#### WORK TO BE COMPLETED
Beneath this instruction is a block of data; output from it exactly the lines that run from the one containing "Uganda’da 3 Yeni Ebola Vakası Tespit" through the one containing "verwerken. Extra blanke", inclusive.
------------------------------------------------
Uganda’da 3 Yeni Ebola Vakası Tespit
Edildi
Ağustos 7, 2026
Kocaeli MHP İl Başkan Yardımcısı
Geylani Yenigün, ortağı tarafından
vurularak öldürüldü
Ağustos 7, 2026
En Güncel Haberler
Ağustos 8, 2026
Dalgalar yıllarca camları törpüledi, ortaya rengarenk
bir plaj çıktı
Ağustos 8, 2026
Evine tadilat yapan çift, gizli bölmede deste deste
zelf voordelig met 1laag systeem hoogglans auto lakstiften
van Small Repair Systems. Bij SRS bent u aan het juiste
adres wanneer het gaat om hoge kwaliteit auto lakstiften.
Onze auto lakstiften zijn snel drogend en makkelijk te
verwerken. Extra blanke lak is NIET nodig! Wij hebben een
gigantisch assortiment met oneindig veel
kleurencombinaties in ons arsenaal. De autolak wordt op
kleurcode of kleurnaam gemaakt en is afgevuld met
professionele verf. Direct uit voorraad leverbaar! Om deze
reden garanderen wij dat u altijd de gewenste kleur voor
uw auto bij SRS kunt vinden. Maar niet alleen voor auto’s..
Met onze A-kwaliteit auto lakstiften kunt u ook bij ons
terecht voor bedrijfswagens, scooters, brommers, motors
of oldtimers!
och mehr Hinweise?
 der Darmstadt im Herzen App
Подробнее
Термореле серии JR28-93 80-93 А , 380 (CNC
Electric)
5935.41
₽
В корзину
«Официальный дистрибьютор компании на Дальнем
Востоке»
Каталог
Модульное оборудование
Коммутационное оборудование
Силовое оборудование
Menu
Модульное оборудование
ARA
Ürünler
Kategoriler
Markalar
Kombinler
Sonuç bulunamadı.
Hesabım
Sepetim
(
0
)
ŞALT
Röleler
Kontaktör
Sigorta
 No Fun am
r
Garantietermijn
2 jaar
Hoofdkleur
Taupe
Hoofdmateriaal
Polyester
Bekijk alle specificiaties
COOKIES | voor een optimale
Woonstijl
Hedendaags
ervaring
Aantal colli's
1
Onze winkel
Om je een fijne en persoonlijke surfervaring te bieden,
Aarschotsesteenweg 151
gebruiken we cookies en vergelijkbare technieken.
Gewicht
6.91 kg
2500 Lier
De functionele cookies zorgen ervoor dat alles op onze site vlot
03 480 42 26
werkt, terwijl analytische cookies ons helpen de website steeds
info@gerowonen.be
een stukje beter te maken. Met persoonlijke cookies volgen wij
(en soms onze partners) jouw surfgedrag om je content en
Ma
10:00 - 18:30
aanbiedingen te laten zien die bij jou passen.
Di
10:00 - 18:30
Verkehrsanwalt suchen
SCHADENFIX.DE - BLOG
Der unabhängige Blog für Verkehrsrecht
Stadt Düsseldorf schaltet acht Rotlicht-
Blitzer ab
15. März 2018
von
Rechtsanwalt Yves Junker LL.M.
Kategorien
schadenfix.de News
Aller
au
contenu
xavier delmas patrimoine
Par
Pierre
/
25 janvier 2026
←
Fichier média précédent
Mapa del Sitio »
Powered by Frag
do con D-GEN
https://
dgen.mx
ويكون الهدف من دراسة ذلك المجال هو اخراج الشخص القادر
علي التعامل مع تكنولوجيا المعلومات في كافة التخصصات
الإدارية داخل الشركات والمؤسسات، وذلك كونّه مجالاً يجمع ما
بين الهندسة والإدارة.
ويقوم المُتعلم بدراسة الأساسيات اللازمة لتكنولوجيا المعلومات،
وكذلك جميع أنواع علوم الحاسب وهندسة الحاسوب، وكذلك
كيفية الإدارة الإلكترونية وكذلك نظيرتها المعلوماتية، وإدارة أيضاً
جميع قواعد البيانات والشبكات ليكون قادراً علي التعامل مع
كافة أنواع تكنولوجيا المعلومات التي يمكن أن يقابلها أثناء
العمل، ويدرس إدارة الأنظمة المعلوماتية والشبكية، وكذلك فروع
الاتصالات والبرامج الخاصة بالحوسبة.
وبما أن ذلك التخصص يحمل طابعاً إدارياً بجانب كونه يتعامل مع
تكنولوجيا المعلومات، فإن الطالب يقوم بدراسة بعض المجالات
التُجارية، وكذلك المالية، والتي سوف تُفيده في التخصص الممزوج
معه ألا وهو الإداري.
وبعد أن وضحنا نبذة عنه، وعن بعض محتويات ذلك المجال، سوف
------------------------------------------------
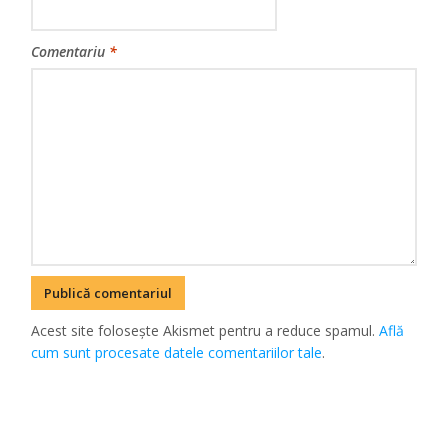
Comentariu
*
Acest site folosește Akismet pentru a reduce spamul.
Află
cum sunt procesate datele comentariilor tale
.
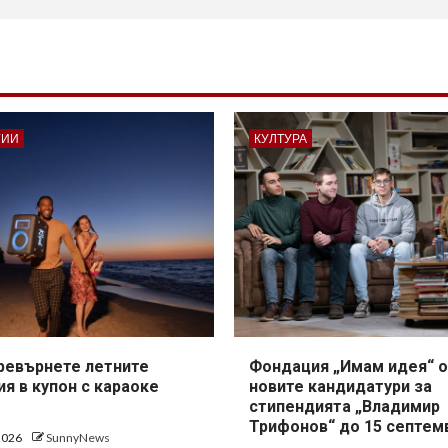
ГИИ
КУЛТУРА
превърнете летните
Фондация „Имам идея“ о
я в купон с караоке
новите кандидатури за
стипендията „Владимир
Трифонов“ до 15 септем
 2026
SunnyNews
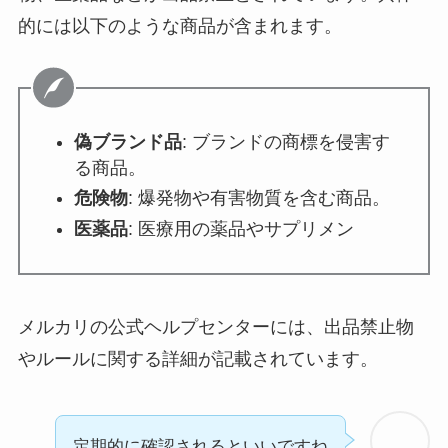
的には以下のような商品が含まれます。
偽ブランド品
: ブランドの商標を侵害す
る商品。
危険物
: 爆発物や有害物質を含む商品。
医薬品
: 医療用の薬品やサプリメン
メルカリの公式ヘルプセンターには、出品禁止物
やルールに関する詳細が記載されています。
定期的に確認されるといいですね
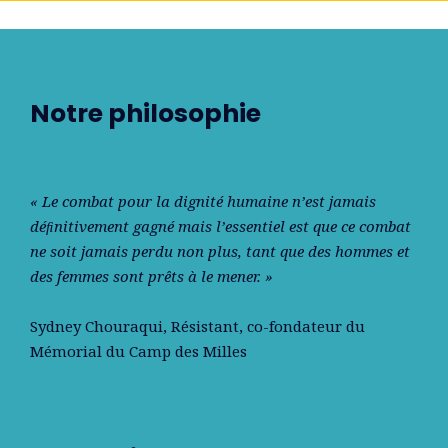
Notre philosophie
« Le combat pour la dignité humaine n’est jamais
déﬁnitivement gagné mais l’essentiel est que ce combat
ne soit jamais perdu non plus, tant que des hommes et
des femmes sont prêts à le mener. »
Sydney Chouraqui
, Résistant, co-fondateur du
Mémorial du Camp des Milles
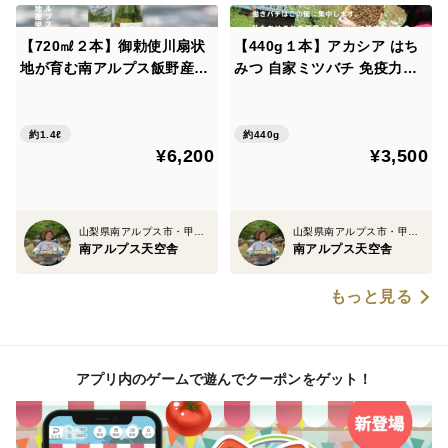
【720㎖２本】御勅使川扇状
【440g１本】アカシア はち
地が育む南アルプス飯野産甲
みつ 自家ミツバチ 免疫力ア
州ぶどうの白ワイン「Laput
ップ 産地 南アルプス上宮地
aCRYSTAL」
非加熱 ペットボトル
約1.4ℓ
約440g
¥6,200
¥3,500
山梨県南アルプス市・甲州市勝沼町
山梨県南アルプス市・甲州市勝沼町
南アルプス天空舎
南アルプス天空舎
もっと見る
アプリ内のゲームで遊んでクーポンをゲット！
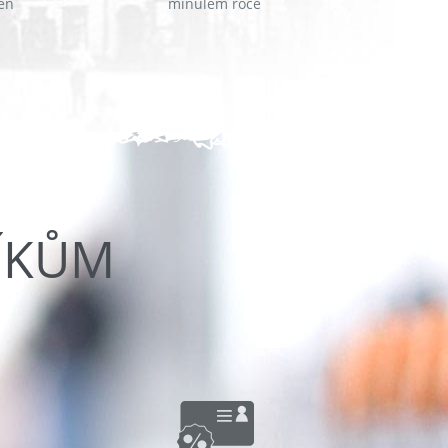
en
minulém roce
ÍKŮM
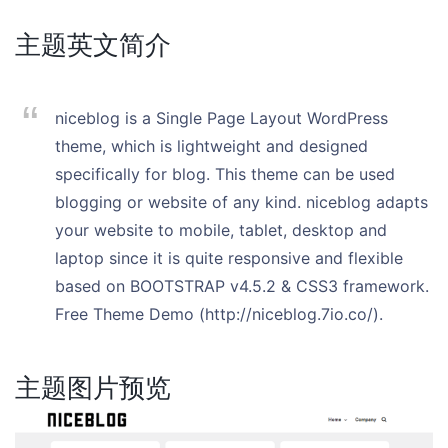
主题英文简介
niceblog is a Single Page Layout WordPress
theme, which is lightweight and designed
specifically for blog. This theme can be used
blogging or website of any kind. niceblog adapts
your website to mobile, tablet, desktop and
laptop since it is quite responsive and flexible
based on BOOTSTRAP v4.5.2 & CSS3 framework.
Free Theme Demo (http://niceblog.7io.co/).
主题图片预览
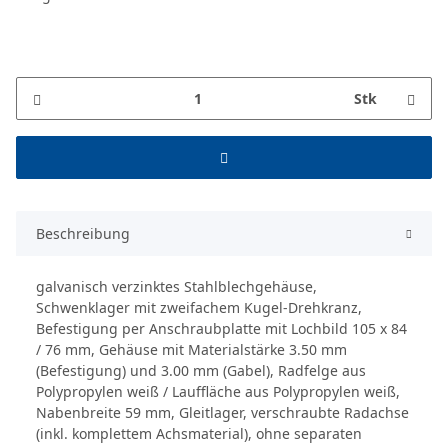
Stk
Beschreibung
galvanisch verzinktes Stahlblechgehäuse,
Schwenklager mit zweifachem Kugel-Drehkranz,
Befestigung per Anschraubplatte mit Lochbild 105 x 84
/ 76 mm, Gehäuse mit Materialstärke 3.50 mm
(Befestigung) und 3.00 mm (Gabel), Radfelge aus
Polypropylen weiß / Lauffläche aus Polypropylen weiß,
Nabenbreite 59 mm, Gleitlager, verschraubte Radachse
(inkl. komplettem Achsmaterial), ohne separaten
------------------------------------------------
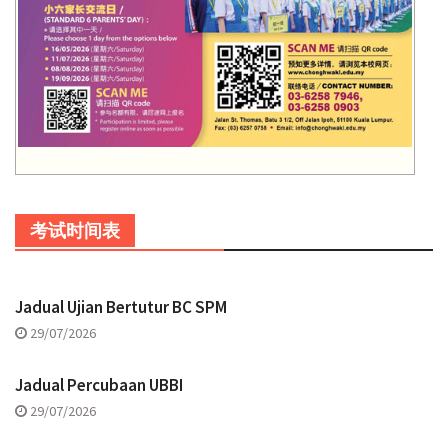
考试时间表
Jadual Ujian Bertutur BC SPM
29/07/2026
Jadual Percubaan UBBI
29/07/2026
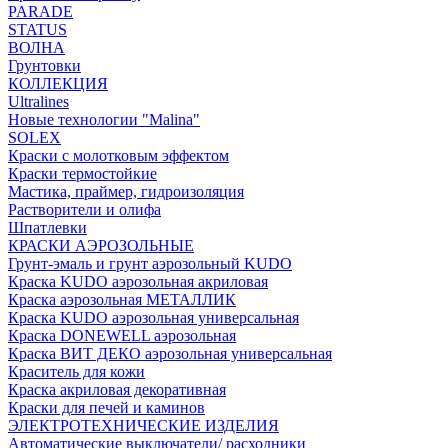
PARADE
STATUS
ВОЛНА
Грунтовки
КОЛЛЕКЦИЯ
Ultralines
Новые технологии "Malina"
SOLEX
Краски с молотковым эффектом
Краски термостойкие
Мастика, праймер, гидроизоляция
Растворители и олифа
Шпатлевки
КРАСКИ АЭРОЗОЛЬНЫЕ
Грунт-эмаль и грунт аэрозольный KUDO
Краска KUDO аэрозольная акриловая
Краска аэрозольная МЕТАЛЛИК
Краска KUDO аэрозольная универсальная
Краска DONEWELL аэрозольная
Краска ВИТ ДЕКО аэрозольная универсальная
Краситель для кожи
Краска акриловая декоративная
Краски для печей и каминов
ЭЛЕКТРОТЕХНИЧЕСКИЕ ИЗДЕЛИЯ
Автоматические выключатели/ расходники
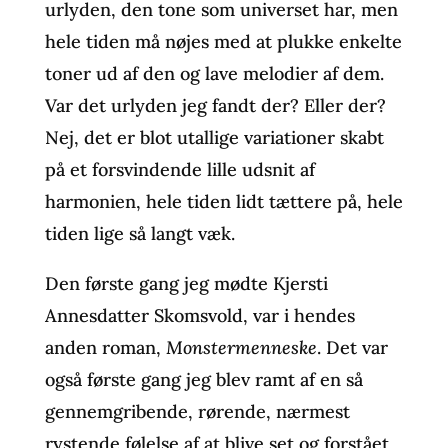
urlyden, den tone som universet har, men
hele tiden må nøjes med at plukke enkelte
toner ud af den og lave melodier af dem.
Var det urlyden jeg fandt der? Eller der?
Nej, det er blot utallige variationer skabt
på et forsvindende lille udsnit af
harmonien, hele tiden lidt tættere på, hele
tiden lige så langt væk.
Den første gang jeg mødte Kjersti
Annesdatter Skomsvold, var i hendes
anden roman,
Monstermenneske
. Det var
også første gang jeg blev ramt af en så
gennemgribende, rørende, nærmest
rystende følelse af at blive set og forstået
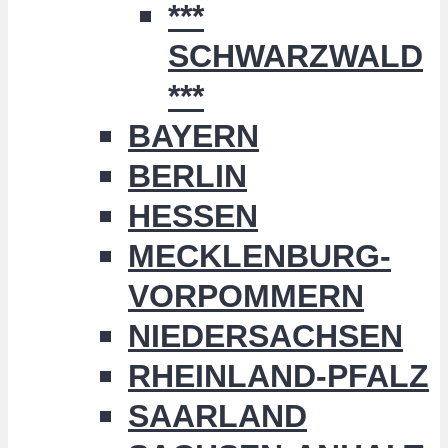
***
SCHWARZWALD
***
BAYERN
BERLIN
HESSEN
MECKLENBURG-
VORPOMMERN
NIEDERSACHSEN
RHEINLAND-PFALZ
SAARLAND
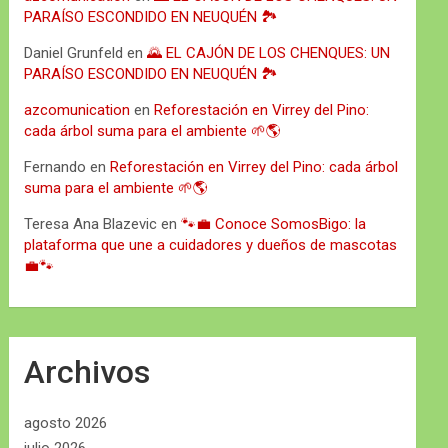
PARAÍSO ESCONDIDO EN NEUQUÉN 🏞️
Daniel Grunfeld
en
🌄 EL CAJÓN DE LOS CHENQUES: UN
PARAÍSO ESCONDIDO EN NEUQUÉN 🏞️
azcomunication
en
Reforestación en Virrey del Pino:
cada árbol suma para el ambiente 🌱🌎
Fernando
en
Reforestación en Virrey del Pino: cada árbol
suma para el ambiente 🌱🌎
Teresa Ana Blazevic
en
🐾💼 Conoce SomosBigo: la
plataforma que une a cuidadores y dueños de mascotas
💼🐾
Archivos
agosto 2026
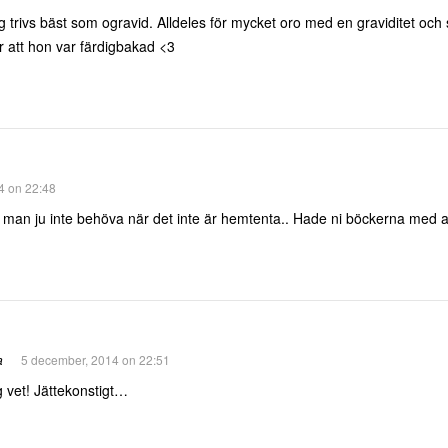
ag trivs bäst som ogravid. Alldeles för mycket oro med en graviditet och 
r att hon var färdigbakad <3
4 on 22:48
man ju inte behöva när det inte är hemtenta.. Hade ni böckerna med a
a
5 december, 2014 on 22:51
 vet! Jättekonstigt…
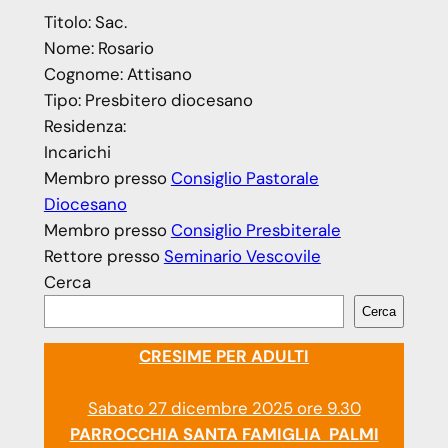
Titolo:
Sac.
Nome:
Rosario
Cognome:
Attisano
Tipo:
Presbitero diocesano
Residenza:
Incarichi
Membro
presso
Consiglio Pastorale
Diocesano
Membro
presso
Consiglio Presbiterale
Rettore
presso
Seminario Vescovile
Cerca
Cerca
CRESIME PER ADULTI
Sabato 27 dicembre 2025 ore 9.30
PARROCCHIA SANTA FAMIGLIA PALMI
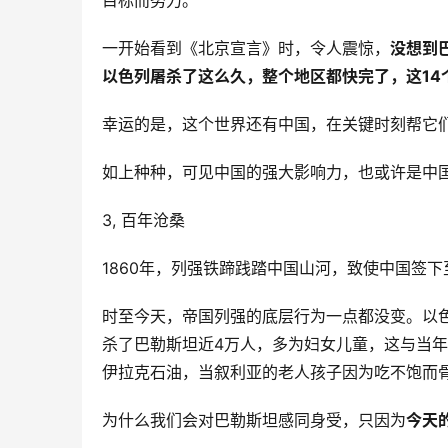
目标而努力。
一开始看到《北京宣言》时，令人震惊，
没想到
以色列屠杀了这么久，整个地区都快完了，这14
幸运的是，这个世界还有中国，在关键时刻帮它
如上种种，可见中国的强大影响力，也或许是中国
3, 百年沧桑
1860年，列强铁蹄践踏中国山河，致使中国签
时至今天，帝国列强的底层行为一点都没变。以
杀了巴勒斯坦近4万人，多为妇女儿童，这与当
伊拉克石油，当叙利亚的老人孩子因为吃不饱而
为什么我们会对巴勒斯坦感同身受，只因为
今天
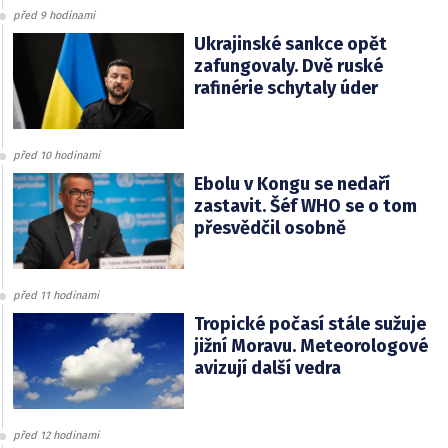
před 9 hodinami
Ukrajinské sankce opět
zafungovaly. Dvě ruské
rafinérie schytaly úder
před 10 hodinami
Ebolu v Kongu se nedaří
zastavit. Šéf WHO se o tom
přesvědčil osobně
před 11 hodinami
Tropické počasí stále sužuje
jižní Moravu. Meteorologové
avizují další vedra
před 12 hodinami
------------------------------------------------
#### ANSWER SECTION
Uganda’da 3 Yeni Ebola Vakası Tespit
Edildi
Ağustos 7, 2026
Kocaeli MHP İl Başkan Yardımcısı
Geylani Yenigün, ortağı tarafından
vurularak öldürüldü
Ağustos 7, 2026
En Güncel Haberler
Ağustos 8, 2026
Dalgalar yıllarca camları törpüledi, ortaya rengarenk
bir plaj çıktı
Ağustos 8, 2026
Evine tadilat yapan çift, gizli bölmede deste deste
zelf voordelig met 1laag systeem hoogglans auto lakstiften
van Small Repair Systems. Bij SRS bent u aan het juiste
adres wanneer het gaat om hoge kwaliteit auto lakstiften.
Onze auto lakstiften zijn snel drogend en makkelijk te
verwerken. Extra blanke lak is NIET nodig! Wij hebben een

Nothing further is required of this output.